About this task> From the line holding "left knee: (447, 415)" through the line holding "left back paw: (348, 521)" below, write out every line exactly; include both of those lines and drop the pictures.

== Segment start ==

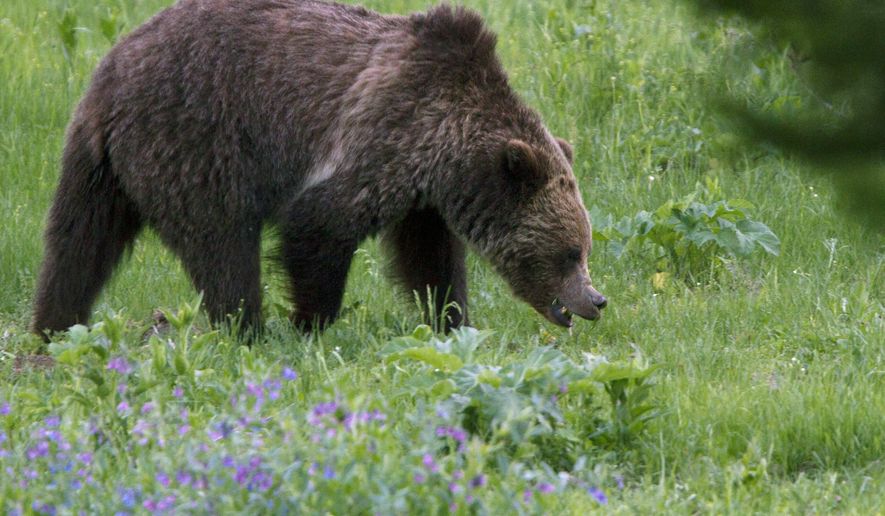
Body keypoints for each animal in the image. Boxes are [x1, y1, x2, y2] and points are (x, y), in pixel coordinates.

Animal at [31, 0, 607, 340]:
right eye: (570, 252)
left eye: (584, 247)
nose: (596, 300)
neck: (447, 150)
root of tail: (110, 76)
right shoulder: (383, 132)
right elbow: (319, 224)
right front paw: (311, 323)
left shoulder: (423, 194)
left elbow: (430, 259)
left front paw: (451, 319)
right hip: (194, 141)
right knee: (223, 246)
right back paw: (249, 329)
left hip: (99, 167)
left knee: (77, 245)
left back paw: (53, 327)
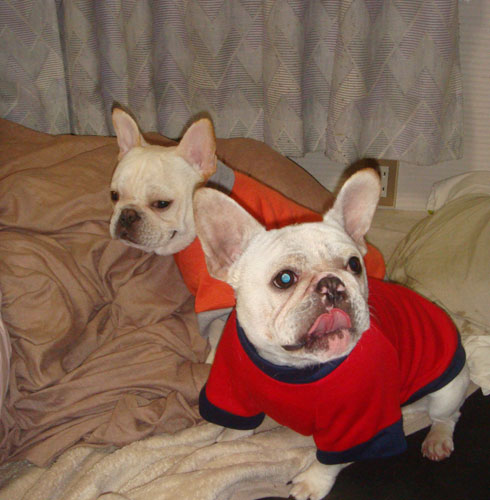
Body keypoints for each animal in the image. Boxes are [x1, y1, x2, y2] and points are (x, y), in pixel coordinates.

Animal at [194, 168, 470, 500]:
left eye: (354, 265)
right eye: (284, 279)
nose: (332, 284)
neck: (293, 367)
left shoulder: (358, 422)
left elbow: (331, 460)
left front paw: (312, 482)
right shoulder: (233, 390)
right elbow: (236, 429)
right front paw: (223, 446)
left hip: (448, 389)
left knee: (447, 415)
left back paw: (437, 439)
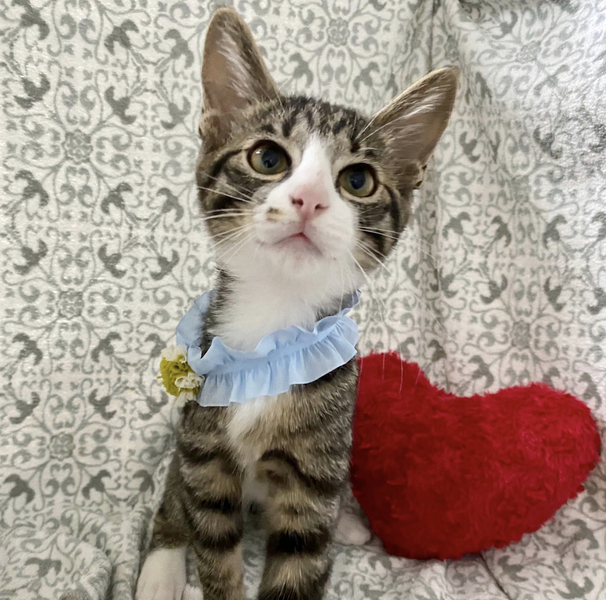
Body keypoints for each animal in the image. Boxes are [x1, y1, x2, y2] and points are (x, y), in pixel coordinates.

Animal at [136, 8, 457, 600]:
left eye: (358, 179)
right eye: (267, 158)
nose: (309, 199)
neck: (272, 328)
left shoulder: (314, 470)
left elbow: (303, 554)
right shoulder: (205, 452)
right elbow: (210, 540)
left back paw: (348, 521)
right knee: (173, 491)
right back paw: (161, 570)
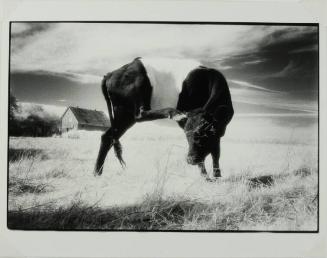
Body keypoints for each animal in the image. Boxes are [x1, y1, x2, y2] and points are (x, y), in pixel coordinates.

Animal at [93, 57, 234, 180]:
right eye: (187, 135)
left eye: (204, 133)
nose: (190, 160)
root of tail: (111, 73)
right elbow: (209, 153)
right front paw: (206, 177)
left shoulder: (219, 131)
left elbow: (216, 152)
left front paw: (217, 175)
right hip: (134, 96)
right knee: (140, 114)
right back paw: (174, 112)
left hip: (124, 116)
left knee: (108, 137)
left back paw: (97, 173)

== Segment end ==

Answer section>
left knee: (447, 415)
left back paw: (437, 439)
Body keypoints for each animal in the image. Boxes are [x1, y1, x2, y2] and points are (x, y), in pixel coordinates.

Animal at [136, 8, 457, 600]:
left eye: (358, 179)
right eye: (267, 158)
nose: (309, 199)
neck: (272, 328)
left shoulder: (314, 470)
left elbow: (303, 554)
right shoulder: (205, 452)
right elbow: (210, 540)
left back paw: (348, 521)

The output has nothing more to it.